Problem to work on — Reproduce every line of the data below verbatim, in the same order. Leave out the picture markers.

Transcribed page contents
BEGIN

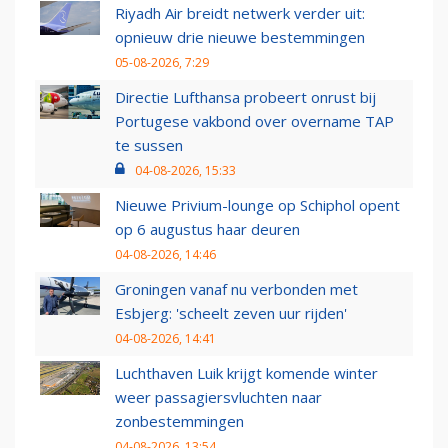
Riyadh Air breidt netwerk verder uit:
opnieuw drie nieuwe bestemmingen
05-08-2026, 7:29
Directie Lufthansa probeert onrust bij
Portugese vakbond over overname TAP
te sussen
04-08-2026, 15:33
Nieuwe Privium-lounge op Schiphol opent
op 6 augustus haar deuren
04-08-2026, 14:46
Groningen vanaf nu verbonden met
Esbjerg: 'scheelt zeven uur rijden'
04-08-2026, 14:41
Luchthaven Luik krijgt komende winter
weer passagiersvluchten naar
zonbestemmingen
04-08-2026, 13:54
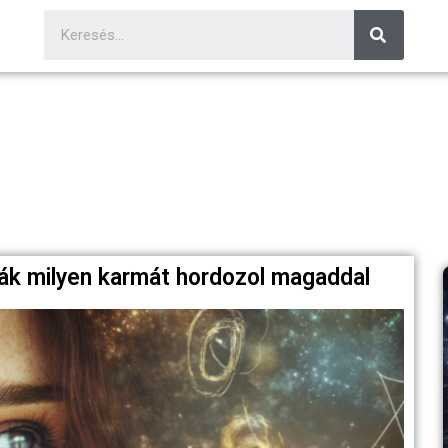
lják milyen karmát hordozol magaddal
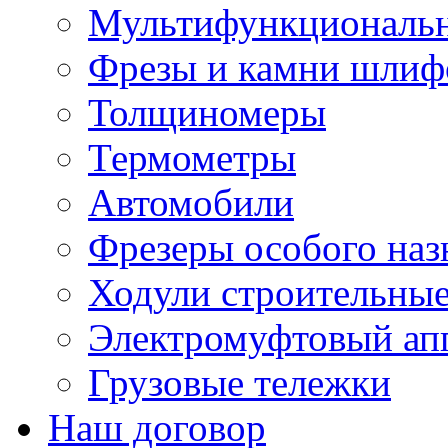
Мультифункциональн
Фрезы и камни шлиф
Толщиномеры
Термометры
Автомобили
Фрезеры особого наз
Ходули строительны
Электромуфтовый ап
Грузовые тележки
Наш договор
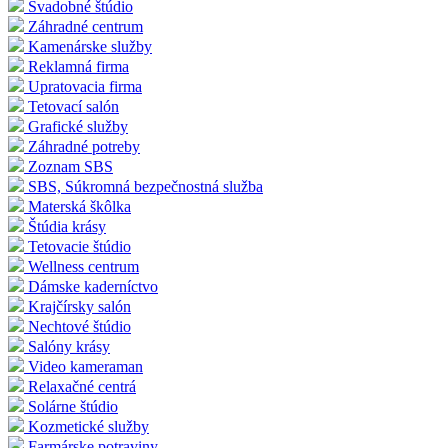
Svadobné štúdio
Záhradné centrum
Kamenárske služby
Reklamná firma
Upratovacia firma
Tetovací salón
Grafické služby
Záhradné potreby
Zoznam SBS
SBS, Súkromná bezpečnostná služba
Materská škôlka
Štúdia krásy
Tetovacie štúdio
Wellness centrum
Dámske kaderníctvo
Krajčírsky salón
Nechtové štúdio
Salóny krásy
Video kameraman
Relaxačné centrá
Solárne štúdio
Kozmetické služby
Farmárske potraviny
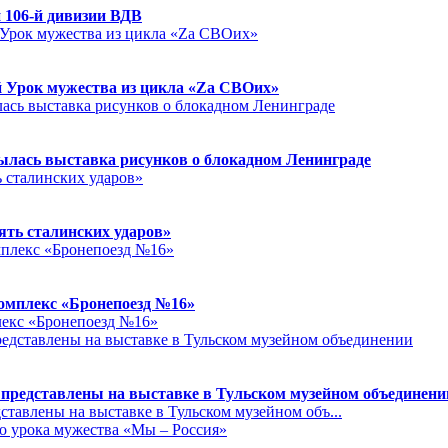
 106-й дивизии ВДВ
й Урок мужества из цикла «Zа СВОих»
ылась выставка рисунков о блокадном Ленинграде
ять сталинских ударов»
омплекс «Бронепоезд №16»
лекс «Бронепоезд №16»
редставлены на выставке в Тульском музейном объединени
тавлены на выставке в Тульском музейном объ...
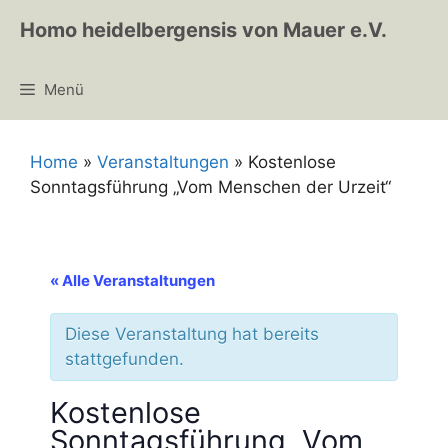
Zum
Homo heidelbergensis von Mauer e.V.
Inhalt
springen
Menü
Home
»
Veranstaltungen
»
Kostenlose
Sonntagsführung „Vom Menschen der Urzeit“
« Alle Veranstaltungen
Diese Veranstaltung hat bereits
stattgefunden.
Kostenlose
Sonntagsführung „Vom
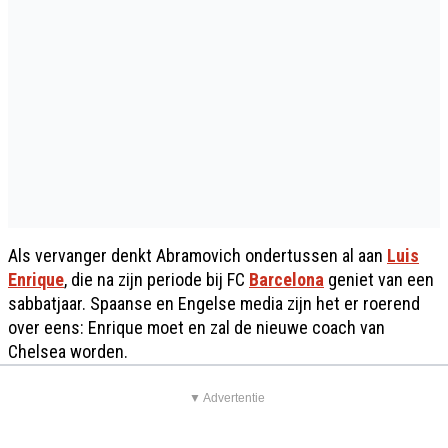
Als vervanger denkt Abramovich ondertussen al aan
Luis
Enrique
, die na zijn periode bij FC
Barcelona
geniet van een
sabbatjaar. Spaanse en Engelse media zijn het er roerend
over eens: Enrique moet en zal de nieuwe coach van
Chelsea worden.
▼ Advertentie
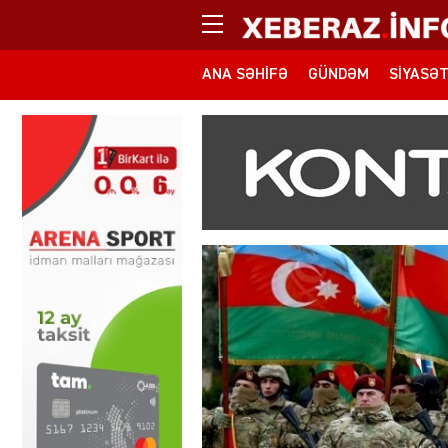
ANA SƏHIFƏ
GÜNDƏM
SIYASƏ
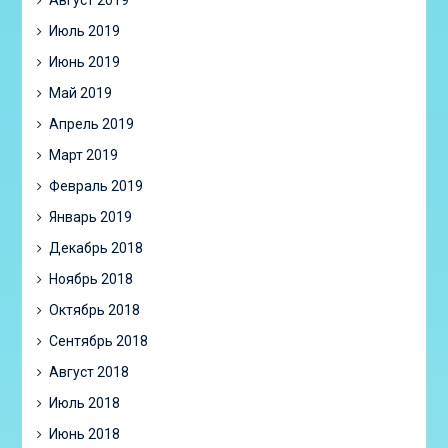
Август 2019
Июль 2019
Июнь 2019
Май 2019
Апрель 2019
Март 2019
Февраль 2019
Январь 2019
Декабрь 2018
Ноябрь 2018
Октябрь 2018
Сентябрь 2018
Август 2018
Июль 2018
Июнь 2018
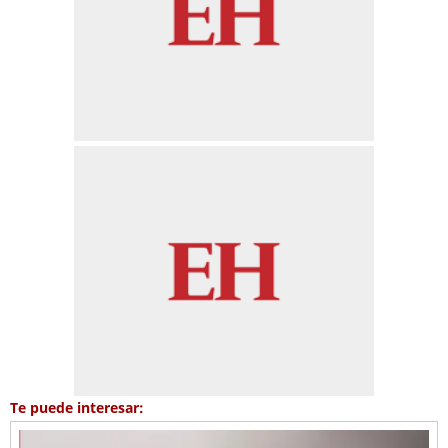
Te puede interesar:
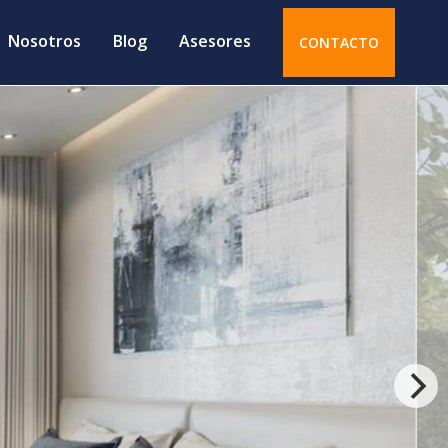
Nosotros
Blog
Asesores
CONTACTO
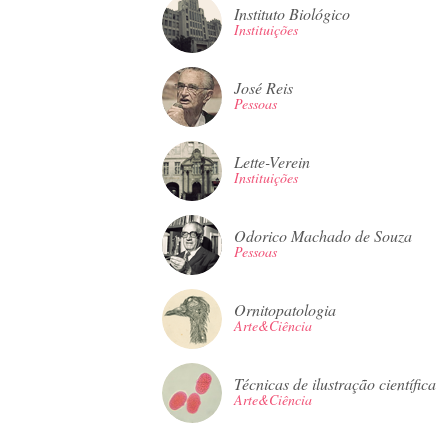
Instituto Biológico
Instituições
José Reis
Pessoas
Lette-Verein
Instituições
Odorico Machado de Souza
Pessoas
Ornitopatologia
Arte&Ciência
Técnicas de ilustração científica
Arte&Ciência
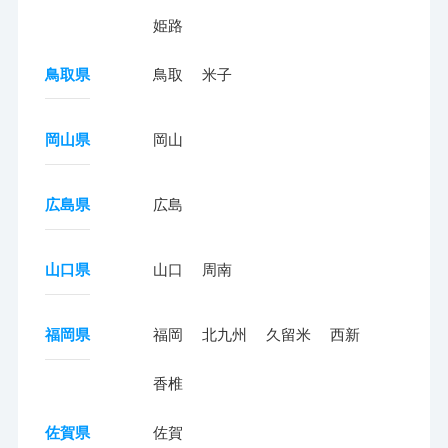
姫路
鳥取県
鳥取
米子
岡山県
岡山
広島県
広島
山口県
山口
周南
福岡県
福岡
北九州
久留米
西新
香椎
佐賀県
佐賀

END

Task solution —
Riyadh Air breidt netwerk verder uit:
opnieuw drie nieuwe bestemmingen
05-08-2026, 7:29
Directie Lufthansa probeert onrust bij
Portugese vakbond over overname TAP
te sussen
04-08-2026, 15:33
Nieuwe Privium-lounge op Schiphol opent
op 6 augustus haar deuren
04-08-2026, 14:46
Groningen vanaf nu verbonden met
Esbjerg: 'scheelt zeven uur rijden'
04-08-2026, 14:41
Luchthaven Luik krijgt komende winter
weer passagiersvluchten naar
zonbestemmingen
04-08-2026, 13:54
lják milyen karmát hordozol magaddal
Мультифункциональн
Фрезы и камни шлиф
Толщиномеры
Термометры
Автомобили
Фрезеры особого наз
Ходули строительны
Электромуфтовый ап
Грузовые тележки
Наш договор
Svadobné štúdio
Záhradné centrum
Kamenárske služby
Reklamná firma
Upratovacia firma
Tetovací salón
Grafické služby
Záhradné potreby
Zoznam SBS
SBS, Súkromná bezpečnostná služba
Materská škôlka
Štúdia krásy
Tetovacie štúdio
Wellness centrum
Dámske kaderníctvo
Krajčírsky salón
Nechtové štúdio
Salóny krásy
Video kameraman
Relaxačné centrá
Solárne štúdio
Kozmetické služby
Farmárske potraviny
 106-й дивизии ВДВ
й Урок мужества из цикла «Zа СВОих»
ылась выставка рисунков о блокадном Ленинграде
ять сталинских ударов»
омплекс «Бронепоезд №16»
лекс «Бронепоезд №16»
редставлены на выставке в Тульском музейном объединени
тавлены на выставке в Тульском музейном объ...
Zum
Homo heidelbergensis von Mauer e.V.
Inhalt
springen
Menü
Home
»
Veranstaltungen
»
Kostenlose
Sonntagsführung „Vom Menschen der Urzeit“
« Alle Veranstaltungen
Diese Veranstaltung hat bereits
stattgefunden.
Kostenlose
Sonntagsführung „Vom
Als vervanger denkt Abramovich ondertussen al aan
Luis
Enrique
, die na zijn periode bij FC
Barcelona
geniet van een
sabbatjaar. Spaanse en Engelse media zijn het er roerend
over eens: Enrique moet en zal de nieuwe coach van
Chelsea worden.
▼ Advertentie
ANA SƏHIFƏ
GÜNDƏM
SIYASƏ
Август 2019
Июль 2019
Июнь 2019
Май 2019
Апрель 2019
Март 2019
Февраль 2019
Январь 2019
Декабрь 2018
Ноябрь 2018
Октябрь 2018
Сентябрь 2018
Август 2018
Июль 2018
Июнь 2018
Te puede interesar:
Nosotros
Blog
Asesores
CONTACTO
Instituto Biológico
Instituições
José Reis
Pessoas
Lette-Verein
Instituições
Odorico Machado de Souza
Pessoas
Ornitopatologia
Arte&Ciência
Técnicas de ilustração científica
Arte&Ciência
姫路
鳥取県
鳥取
米子
岡山県
岡山
広島県
広島
山口県
山口
周南
福岡県
福岡
北九州
久留米
西新
香椎
佐賀県
佐賀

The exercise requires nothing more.